-------- GIVEN ENTRIES

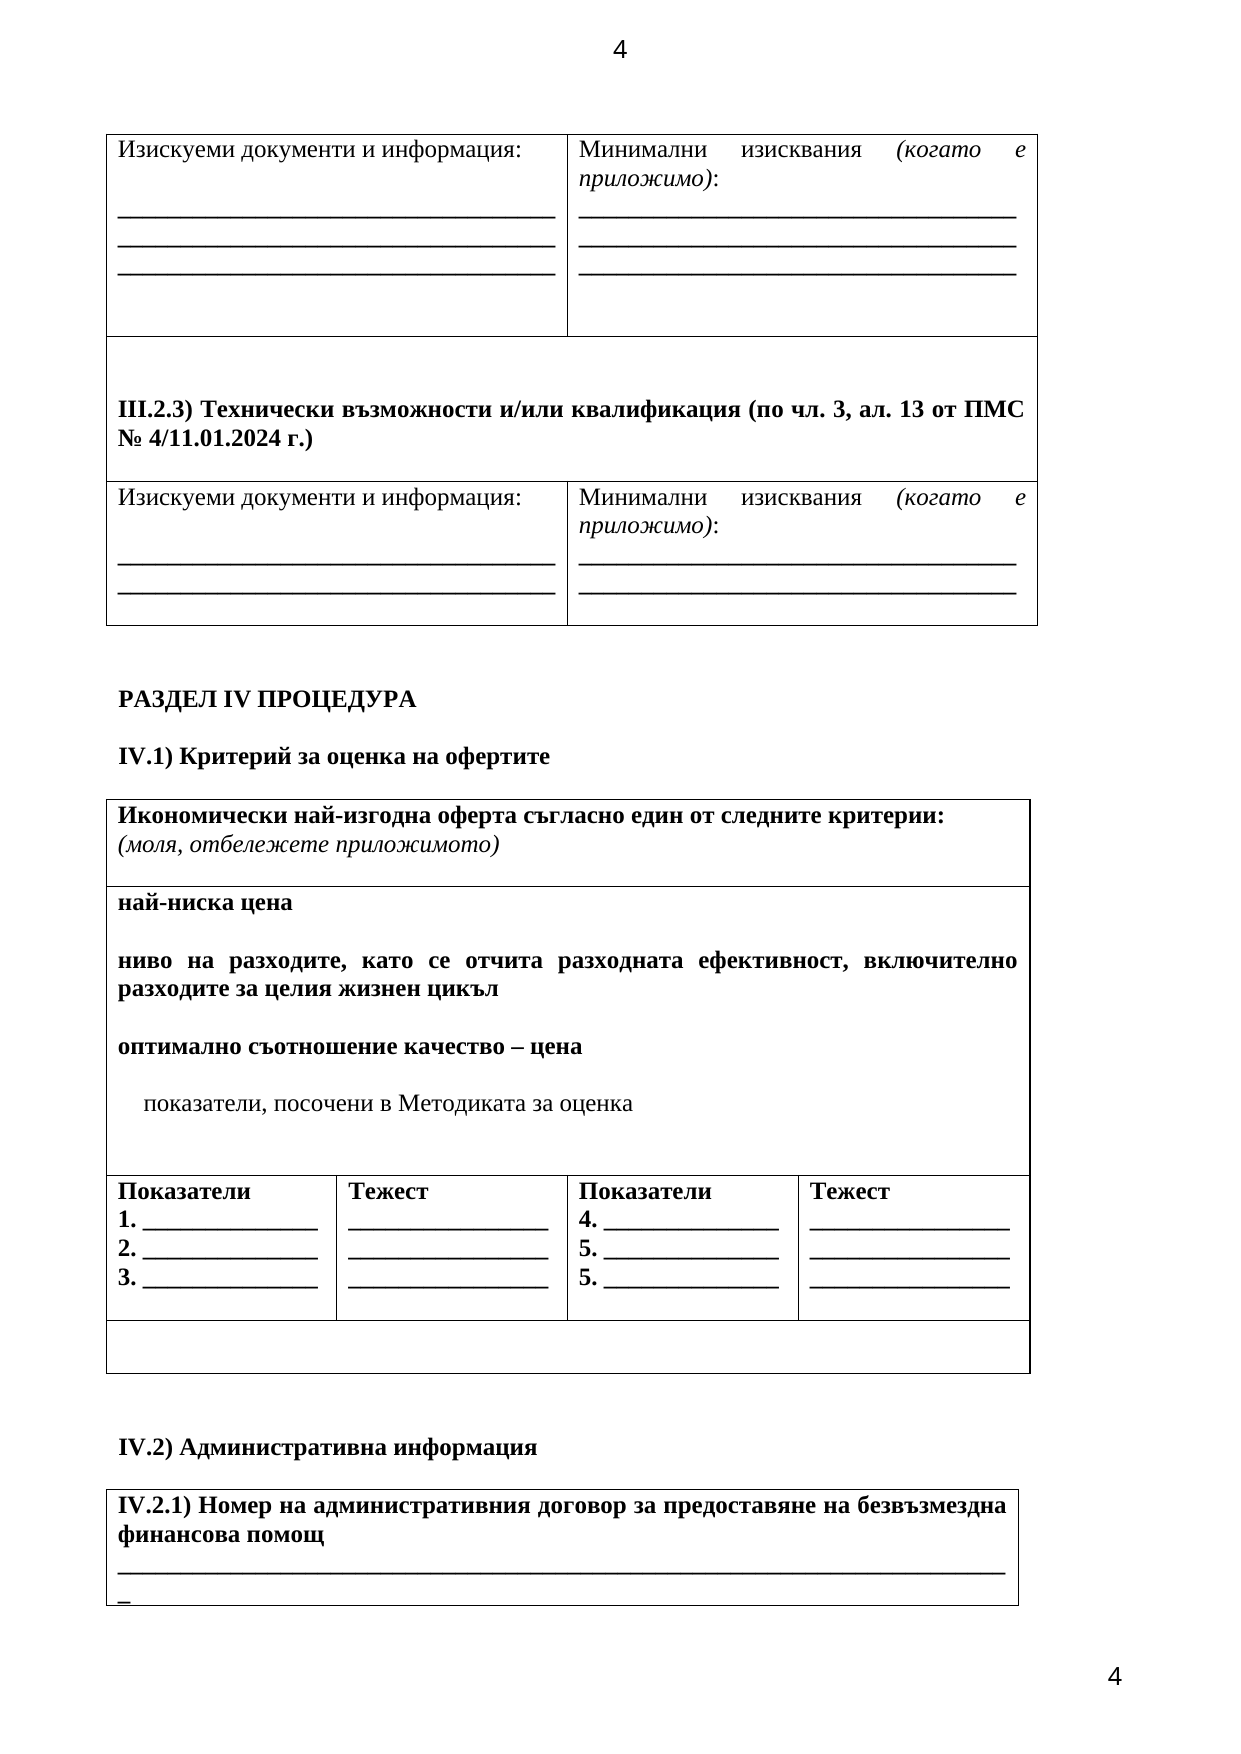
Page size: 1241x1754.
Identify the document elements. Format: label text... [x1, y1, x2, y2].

table_cell Изискуеми документи и информация: ___________________________________ ___________________________________ ___________________________________ [107, 135, 567, 336]
table_cell ІІІ.2.3) Технически възможности и/или квалификация (по чл. 3, ал. 13 от ПМС № 4/11.01.2024 г.) [107, 337, 1037, 481]
table_cell Показатели 4. ______________ 5. ______________ 5. ______________ [568, 1176, 798, 1319]
table_cell Показатели 1. ______________ 2. ______________ 3. ______________ [107, 1176, 336, 1319]
text РАЗДЕЛ ІV ПРОЦЕДУРА [118, 684, 1122, 713]
table_cell Тежест ________________ ________________ ________________ [337, 1176, 567, 1319]
table_cell Минимални изисквания (когато е приложимо): ___________________________________ ___________________________________ [568, 482, 1037, 625]
table_header ІV.2.1) Номер на административния договор за предоставяне на безвъзмездна финансова помощ ________________________________________________________________________ [107, 1490, 1018, 1605]
table_header Икономически най-изгодна оферта съгласно един от следните критерии: (моля, отбележете приложимото) [107, 800, 1029, 886]
table_cell Минимални изисквания (когато е приложимо): ___________________________________ ___________________________________ ___________________________________ [568, 135, 1037, 336]
table_cell Тежест ________________ ________________ ________________ [799, 1176, 1029, 1319]
text ІV.1) Критерий за оценка на офертите [118, 741, 1122, 770]
table_cell най-ниска цена  ниво на разходите, като се отчита разходната ефективност, включително разходите за целия жизнен цикъл  оптимално съотношение качество – цена   показатели, посочени в Методиката за оценка [107, 887, 1029, 1175]
table_cell Изискуеми документи и информация: ___________________________________ ___________________________________ [107, 482, 567, 625]
text ІV.2) Административна информация [118, 1432, 1122, 1461]
table_cell [107, 1321, 1029, 1373]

----------------

§ **TASK OBJECTIVE**
Scan the records above for the word "Тежест" and return every line where it occurs.

§ **TASK SOLUTION**
table_cell Тежест ________________ ________________ ________________ [337, 1176, 567, 1319]
table_cell Тежест ________________ ________________ ________________ [799, 1176, 1029, 1319]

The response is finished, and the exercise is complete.